------ Teks Bacaan
KETIKA PARA PEMBUAL LIBERAL TIARAP, KEHABISAN LOGIKA, DAN BEREBUT SEONGGOK DUNIA



 

Oleh : Ahmad Sastra

 

Para tokoh liberal yang dahulu selalu menggungat otoritas agama dengan tujuan dekonstruksi Islam kini tiarap karena proyek liberalisme sudah tidak laku lagi. Bualan mereka karena ada cuan, jika taka da cuan mereka akan mencari lagi dengan cara apapun.

 

Sebab pembual liberal adalah para pemuja nafsu dengan bungkus intelektualitas. Bahkan kini ada beberapa pembual liberal justru ikut berebut jabatan, dan menjadi pendukung kerusakan lingkungan. Semua dilakukan untuk melanjutkan isi perut agar tetap stabil.

 

Di balik retorika kebebasan, wacana neoliberal, dan jargon meritokrasi yang sering digaungkan oleh para intelektual publik, ada narasi lain yang lebih suram: persaingan memperebutkan sumber daya alam, tambang, konsesi, hingga kursi kekuasaan yang menjelma menjadi arena perebutan kekayaan sekaligus legitimasi sosial.

 

Kasus-kasus di Indonesia belakangan menunjukkan bagaimana konflik tambang tidak hanya memicu kerusakan lingkungan dan pelanggaran hak asasi, tetapi juga memecah-belah institusi sosial-politik ketika elite, termasuk intelektual yang tadinya berbicara soal publik dan etika, terlibat langsung atau dipergunakan untuk menjustifikasi penguasaan tersebut.

 

Fenomena ini bukan sekadar masalah teknis perizinan, melainkan manifestasi klasik dari apa yang disebut political resource curse, ketika kekayaan sumber daya memicu korupsi, rent-seeking, dan melemahkan akuntabilitas publik.

 

Pertama, kita perlu memahami mekanisme : tambang besar menghasilkan rente ekonomi yang sangat menggoda. Uang dan akses atas izin dapat dibelokkan menjadi modal politik, partai, fraksi, atau jaringan personal yang kemudian memosisikan aktor-aktor tertentu (yang kadang berlabel “intelektual” atau “ahli”) sebagai pembela kepentingan teknis atau hukum.
------------
------ Data Entri
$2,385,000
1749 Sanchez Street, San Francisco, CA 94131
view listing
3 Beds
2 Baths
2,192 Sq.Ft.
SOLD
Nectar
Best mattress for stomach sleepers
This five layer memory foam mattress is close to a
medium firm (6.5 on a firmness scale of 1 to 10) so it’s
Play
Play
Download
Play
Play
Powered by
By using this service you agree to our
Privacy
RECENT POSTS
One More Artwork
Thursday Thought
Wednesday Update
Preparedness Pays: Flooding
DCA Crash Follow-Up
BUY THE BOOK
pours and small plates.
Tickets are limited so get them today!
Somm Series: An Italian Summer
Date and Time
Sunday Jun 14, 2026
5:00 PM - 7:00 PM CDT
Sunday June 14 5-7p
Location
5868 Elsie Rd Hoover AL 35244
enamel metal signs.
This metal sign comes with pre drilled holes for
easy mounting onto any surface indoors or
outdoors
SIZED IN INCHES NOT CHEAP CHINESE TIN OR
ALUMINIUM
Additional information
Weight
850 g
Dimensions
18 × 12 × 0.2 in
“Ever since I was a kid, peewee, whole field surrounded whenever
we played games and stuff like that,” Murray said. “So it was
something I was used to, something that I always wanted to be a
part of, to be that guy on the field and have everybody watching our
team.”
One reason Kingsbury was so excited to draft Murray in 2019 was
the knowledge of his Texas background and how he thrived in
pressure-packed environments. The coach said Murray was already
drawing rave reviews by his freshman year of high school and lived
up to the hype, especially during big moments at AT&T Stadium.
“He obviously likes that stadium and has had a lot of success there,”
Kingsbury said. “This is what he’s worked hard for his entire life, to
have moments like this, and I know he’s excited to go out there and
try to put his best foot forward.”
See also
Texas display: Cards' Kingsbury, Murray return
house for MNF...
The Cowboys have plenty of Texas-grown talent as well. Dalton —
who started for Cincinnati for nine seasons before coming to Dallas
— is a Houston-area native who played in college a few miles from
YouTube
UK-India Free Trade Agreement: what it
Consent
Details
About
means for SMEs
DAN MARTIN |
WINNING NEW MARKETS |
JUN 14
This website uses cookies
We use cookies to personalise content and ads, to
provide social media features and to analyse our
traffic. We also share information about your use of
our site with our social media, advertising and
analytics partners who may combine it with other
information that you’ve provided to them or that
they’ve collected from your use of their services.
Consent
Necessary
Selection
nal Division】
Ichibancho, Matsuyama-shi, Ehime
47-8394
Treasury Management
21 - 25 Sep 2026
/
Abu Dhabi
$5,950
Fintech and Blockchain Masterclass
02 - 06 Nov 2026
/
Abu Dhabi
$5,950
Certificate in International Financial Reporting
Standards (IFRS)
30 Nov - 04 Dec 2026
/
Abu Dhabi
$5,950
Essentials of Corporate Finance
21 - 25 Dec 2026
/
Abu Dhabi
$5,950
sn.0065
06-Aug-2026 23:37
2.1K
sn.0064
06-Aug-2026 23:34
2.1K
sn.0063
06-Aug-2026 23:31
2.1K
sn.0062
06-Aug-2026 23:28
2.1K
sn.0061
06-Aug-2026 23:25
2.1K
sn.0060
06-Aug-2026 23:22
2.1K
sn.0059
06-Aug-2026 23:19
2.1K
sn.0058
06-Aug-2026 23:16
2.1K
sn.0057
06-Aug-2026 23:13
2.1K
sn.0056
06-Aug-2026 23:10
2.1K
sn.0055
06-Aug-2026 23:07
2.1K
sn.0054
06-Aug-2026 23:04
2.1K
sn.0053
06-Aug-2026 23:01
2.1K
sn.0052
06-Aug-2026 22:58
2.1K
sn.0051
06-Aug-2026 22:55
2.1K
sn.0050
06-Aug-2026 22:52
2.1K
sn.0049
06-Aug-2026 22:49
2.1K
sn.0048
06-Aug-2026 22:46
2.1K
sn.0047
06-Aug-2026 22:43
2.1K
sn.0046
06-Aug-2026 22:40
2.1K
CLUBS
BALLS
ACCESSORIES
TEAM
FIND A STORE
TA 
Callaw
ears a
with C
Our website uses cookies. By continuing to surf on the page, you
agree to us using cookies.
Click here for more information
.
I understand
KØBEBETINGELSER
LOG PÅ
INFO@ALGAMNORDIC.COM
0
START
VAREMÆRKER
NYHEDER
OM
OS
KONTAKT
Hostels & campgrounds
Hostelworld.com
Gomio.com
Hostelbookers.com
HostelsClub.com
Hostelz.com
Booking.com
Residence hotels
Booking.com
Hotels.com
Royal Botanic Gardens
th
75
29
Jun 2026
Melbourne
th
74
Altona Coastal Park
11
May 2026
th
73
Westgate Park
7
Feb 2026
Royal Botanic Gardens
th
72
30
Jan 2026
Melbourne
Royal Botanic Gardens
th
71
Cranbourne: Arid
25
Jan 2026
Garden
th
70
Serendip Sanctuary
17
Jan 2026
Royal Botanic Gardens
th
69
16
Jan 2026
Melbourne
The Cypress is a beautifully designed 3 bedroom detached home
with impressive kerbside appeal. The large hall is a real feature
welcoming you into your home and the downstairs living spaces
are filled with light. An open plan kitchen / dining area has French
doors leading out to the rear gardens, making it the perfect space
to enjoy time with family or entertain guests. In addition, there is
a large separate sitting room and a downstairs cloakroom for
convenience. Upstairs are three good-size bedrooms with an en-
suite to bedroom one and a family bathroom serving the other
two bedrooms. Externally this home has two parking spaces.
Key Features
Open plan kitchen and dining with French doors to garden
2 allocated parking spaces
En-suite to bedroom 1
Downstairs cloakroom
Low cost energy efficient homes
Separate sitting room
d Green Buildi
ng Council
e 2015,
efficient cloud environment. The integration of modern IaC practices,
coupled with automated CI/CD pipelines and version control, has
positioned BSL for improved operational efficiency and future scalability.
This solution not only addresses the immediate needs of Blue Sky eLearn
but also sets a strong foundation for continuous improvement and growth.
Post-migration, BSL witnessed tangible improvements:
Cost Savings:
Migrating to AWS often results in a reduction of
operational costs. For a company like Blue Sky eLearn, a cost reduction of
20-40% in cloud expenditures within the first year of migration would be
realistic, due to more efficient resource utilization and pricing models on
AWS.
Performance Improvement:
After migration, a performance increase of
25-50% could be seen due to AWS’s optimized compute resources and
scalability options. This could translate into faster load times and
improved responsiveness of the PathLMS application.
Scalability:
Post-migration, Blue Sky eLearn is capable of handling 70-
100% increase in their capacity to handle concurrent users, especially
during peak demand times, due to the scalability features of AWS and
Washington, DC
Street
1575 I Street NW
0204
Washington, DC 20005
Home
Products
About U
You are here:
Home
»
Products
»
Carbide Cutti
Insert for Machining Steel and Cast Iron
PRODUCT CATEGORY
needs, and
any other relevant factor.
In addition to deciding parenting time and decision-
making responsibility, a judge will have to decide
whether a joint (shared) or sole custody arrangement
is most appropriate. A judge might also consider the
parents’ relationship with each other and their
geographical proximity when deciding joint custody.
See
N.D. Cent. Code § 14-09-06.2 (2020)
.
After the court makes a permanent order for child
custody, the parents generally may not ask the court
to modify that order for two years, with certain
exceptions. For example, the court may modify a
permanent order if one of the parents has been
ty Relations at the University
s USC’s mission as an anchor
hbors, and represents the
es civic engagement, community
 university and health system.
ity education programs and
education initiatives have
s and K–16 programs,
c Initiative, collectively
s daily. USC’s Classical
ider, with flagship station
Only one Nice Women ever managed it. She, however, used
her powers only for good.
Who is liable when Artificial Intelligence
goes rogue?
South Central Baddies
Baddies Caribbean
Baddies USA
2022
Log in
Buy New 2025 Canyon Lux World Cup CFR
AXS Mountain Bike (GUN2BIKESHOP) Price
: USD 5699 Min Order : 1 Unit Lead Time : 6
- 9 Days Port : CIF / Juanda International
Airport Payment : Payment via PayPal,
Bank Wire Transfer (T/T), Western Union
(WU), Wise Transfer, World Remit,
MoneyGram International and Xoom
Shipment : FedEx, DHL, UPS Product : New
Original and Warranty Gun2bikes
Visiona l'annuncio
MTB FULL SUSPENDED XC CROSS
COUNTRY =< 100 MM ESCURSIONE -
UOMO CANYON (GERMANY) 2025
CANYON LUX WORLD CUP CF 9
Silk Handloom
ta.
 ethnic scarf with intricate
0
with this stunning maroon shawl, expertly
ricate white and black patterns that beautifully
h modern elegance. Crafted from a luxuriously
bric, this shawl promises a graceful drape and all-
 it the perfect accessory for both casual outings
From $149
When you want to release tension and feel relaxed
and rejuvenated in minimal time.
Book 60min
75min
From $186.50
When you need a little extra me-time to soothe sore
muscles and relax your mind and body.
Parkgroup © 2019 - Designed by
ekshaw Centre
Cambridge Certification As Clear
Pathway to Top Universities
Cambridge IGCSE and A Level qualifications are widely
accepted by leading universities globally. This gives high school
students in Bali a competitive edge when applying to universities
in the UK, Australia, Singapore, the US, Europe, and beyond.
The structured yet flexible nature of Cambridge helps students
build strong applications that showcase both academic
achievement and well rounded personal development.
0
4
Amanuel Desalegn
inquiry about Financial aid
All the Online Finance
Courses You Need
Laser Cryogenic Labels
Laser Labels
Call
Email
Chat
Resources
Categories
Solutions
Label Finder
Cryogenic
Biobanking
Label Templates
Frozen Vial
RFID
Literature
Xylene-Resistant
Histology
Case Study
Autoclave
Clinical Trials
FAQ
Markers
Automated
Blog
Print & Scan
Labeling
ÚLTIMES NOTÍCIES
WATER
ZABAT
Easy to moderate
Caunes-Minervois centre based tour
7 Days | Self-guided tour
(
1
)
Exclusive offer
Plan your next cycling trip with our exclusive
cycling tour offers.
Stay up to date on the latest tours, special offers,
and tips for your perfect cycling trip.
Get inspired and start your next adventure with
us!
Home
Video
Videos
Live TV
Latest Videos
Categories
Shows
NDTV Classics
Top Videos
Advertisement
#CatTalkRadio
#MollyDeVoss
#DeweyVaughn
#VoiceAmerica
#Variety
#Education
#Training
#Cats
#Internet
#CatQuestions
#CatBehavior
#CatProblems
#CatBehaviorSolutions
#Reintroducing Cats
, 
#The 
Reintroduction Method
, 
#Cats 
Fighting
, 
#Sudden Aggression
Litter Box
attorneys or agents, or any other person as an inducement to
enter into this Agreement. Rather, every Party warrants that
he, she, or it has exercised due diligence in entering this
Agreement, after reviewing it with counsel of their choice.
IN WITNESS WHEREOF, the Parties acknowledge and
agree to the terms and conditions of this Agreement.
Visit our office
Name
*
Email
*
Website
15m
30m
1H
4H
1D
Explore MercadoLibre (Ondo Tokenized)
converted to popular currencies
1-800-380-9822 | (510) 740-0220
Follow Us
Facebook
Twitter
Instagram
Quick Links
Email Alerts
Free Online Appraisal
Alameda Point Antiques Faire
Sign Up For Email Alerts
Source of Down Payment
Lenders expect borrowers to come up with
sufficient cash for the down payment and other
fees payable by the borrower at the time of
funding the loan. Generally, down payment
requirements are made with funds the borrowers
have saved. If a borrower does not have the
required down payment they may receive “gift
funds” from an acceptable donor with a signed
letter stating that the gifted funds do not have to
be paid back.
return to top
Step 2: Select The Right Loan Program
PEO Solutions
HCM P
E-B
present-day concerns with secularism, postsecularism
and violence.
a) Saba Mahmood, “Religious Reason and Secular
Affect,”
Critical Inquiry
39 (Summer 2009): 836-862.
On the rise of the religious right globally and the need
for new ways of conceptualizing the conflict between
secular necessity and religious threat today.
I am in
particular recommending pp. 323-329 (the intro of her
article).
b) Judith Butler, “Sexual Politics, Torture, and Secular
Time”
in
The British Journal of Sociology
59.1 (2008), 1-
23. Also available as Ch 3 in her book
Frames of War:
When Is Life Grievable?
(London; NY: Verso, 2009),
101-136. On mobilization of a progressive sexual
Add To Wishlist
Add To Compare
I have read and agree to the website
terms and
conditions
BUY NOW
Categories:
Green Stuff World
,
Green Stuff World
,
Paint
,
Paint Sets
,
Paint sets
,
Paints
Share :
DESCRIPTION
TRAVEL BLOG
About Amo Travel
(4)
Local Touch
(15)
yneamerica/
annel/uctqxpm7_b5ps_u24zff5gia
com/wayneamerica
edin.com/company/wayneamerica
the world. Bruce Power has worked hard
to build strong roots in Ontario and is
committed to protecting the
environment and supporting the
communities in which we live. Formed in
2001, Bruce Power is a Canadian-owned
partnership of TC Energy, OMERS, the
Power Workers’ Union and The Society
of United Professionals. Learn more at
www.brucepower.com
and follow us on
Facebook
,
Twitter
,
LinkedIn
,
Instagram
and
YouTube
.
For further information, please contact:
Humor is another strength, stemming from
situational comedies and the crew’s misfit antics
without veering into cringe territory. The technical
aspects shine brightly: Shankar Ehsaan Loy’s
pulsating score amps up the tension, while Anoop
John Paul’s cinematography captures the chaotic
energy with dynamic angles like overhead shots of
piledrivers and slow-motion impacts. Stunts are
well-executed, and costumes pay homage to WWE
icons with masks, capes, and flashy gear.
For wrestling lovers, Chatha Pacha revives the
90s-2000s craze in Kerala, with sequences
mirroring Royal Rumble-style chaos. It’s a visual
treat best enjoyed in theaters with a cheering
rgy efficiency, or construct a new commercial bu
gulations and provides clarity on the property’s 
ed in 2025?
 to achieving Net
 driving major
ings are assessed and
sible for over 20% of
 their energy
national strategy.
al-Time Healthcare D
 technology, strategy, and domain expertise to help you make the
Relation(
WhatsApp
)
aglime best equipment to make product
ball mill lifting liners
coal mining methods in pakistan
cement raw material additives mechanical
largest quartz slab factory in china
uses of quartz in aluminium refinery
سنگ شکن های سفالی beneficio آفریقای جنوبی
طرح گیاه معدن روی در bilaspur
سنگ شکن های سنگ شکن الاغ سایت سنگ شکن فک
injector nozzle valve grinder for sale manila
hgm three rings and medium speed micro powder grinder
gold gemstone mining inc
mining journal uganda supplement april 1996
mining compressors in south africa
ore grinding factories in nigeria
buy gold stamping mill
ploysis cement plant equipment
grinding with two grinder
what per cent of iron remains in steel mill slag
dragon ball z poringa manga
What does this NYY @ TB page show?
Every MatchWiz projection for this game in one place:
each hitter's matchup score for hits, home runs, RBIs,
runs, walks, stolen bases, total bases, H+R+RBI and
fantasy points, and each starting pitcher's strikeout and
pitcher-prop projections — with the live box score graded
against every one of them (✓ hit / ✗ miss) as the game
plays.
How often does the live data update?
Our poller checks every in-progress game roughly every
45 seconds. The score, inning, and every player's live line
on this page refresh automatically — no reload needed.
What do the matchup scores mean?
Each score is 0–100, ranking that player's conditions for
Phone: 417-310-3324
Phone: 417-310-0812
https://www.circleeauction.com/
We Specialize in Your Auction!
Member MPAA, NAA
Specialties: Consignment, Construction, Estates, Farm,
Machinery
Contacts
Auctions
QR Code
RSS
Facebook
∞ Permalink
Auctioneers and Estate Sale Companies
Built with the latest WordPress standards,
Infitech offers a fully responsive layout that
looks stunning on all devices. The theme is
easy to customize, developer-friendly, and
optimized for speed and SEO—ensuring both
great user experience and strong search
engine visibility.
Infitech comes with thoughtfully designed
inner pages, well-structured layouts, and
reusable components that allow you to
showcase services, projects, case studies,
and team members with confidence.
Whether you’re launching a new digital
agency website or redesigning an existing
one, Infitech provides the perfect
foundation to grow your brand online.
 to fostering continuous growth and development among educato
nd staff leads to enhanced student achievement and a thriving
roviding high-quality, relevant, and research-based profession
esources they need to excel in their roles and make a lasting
------------
__Tugas__.
- 1) Ganti "mattress" dengan "bed" pada entri mulai dari baris pertama hingga baris yang memuat "provide social media", termasuk kedua ujungnya. Tulis ulang baris-baris itu dengan bagian lain tidak diubah.
- 2) Lanjutkan tulisan tentang para pembual liberal dan perebutan tambang mulai dari kalimat terakhirnya.

__Kunci Jawaban__.
- 1)
$2,385,000
1749 Sanchez Street, San Francisco, CA 94131
view listing
3 Beds
2 Baths
2,192 Sq.Ft.
SOLD
Nectar
Best bed for stomach sleepers
This five layer memory foam bed is close to a
medium firm (6.5 on a firmness scale of 1 to 10) so it’s
Play
Play
Download
Play
Play
Powered by
By using this service you agree to our
Privacy
RECENT POSTS
One More Artwork
Thursday Thought
Wednesday Update
Preparedness Pays: Flooding
DCA Crash Follow-Up
BUY THE BOOK
pours and small plates.
Tickets are limited so get them today!
Somm Series: An Italian Summer
Date and Time
Sunday Jun 14, 2026
5:00 PM - 7:00 PM CDT
Sunday June 14 5-7p
Location
5868 Elsie Rd Hoover AL 35244
enamel metal signs.
This metal sign comes with pre drilled holes for
easy mounting onto any surface indoors or
outdoors
SIZED IN INCHES NOT CHEAP CHINESE TIN OR
ALUMINIUM
Additional information
Weight
850 g
Dimensions
18 × 12 × 0.2 in
“Ever since I was a kid, peewee, whole field surrounded whenever
we played games and stuff like that,” Murray said. “So it was
something I was used to, something that I always wanted to be a
part of, to be that guy on the field and have everybody watching our
team.”
One reason Kingsbury was so excited to draft Murray in 2019 was
the knowledge of his Texas background and how he thrived in
pressure-packed environments. The coach said Murray was already
drawing rave reviews by his freshman year of high school and lived
up to the hype, especially during big moments at AT&T Stadium.
“He obviously likes that stadium and has had a lot of success there,”
Kingsbury said. “This is what he’s worked hard for his entire life, to
have moments like this, and I know he’s excited to go out there and
try to put his best foot forward.”
See also
Texas display: Cards' Kingsbury, Murray return
house for MNF...
The Cowboys have plenty of Texas-grown talent as well. Dalton —
who started for Cincinnati for nine seasons before coming to Dallas
— is a Houston-area native who played in college a few miles from
YouTube
UK-India Free Trade Agreement: what it
Consent
Details
About
means for SMEs
DAN MARTIN |
WINNING NEW MARKETS |
JUN 14
This website uses cookies
We use cookies to personalise content and ads, to
provide social media features and to analyse our

- 2)
Label keilmuan ini berfungsi ganda: memberi legitimasi moral pada praktik yang merugikan publik sekaligus mereduksi kritik sebagai sekadar "emosi" atau "anti-pembangunan". Praktik ini terlihat ketika konflik tambang memicu gesekan internal di organisasi besar, misalnya laporan-laporan media akhir-akhir ini mengenai perebutan konsesi dan pengaruh yang menjadi salah satu pemicu perselisihan internal organisasi massa keagamaan dan elit lokal. Ketika legitimasi intelektual dipertukarkan dengan keuntungan material, wacana publik kehilangan penopang etisnya.

 

Dampak kedua adalah pada tata kelola dan akuntabilitas. Studi empiris menunjukkan bahwa kehadiran sumber daya ekstraktif tanpa mekanisme pengawasan yang kuat meningkatkan risiko praktik korupsi di perizinan, pengawasan, dan kontrak publik-swasta.

 

Transparency International dan penelitian akademis telah menyoroti betapa kerentanan sektor pertambangan terhadap korupsi berakar pada kompleksitas regulasi, keterbatasan kapasitas pengawasan daerah, serta konflik kepentingan antara pejabat publik dan pengusaha.

 

Dalam kondisi demikian, ruang publik diinfiltrasi oleh narasi teknokratis yang menutup akses informasi dan menekan partisipasi masyarakat lokal, padahal keterbukaan informasi adalah salah satu pencegah utama political resource curse.

 

Kasus Freeport di Papua sering dijadikan contoh ekstrem: akumulasi kekayaan tambang meleburkan hubungan-kehilangan akuntabilitas, menimbulkan pelanggaran HAM, dan memicu konflik berkepanjangan dengan masyarakat adat.

 

Laporan-laporan internasional juga memperlihatkan bagaimana operasi tambang besar dapat memperparah marginalisasi penduduk lokal dan membentuk aliansi politik-ekonomi yang sulit diputus tanpa tekanan publik dan reformasi regulasi. Ini bukan hanya “kisah industri”, melainkan pelajaran bahwa klaim pembangunan yang menggunakan bahasa efisiensi dan investasi harus diuji dengan standar etika, lingkungan, dan hak asasi manusia.

 

Apa peran intelektual dalam dinamika ini? Ada dua wajah. Sebagian intelektual tetap menegaskan fungsi kritis: menolak oligarki sumber daya, mendukung transparansi, dan memperjuangkan hak-hak masyarakat terdampak. Namun sebagian lain yang sering dibungkus label “liberal” atau “ahli”, rentan menjadi tukang legitimasi.

 

Mereka menukarkan retorika kebebasan berusaha dan modernisasi dengan dukungan terhadap proyek-proyek yang tidak demokratis atau merusak lingkungan, atau menjadi alat persuasi bagi korporasi untuk mendapatkan dukungan publik. Ketika argumentasi etis dan empiris digadaikan demi akses dan keuntungan, intelektual kehilangan kredibilitasnya sebagai penjaga publik interest.

 

Lantas, apa jalan keluar yang realistis dan beretika? Pertama: memperkuat transparansi dan akses informasi, mulai dari data kepemilikan konsesi hingga laporan audit lingkungan dan keuangan. Eksperimen di berbagai negara menunjukkan bahwa informasi publik yang mudah diakses dapat mengurangi political resource curse dengan memberi ruang bagi pemantauan warga, media, dan pengawas independen.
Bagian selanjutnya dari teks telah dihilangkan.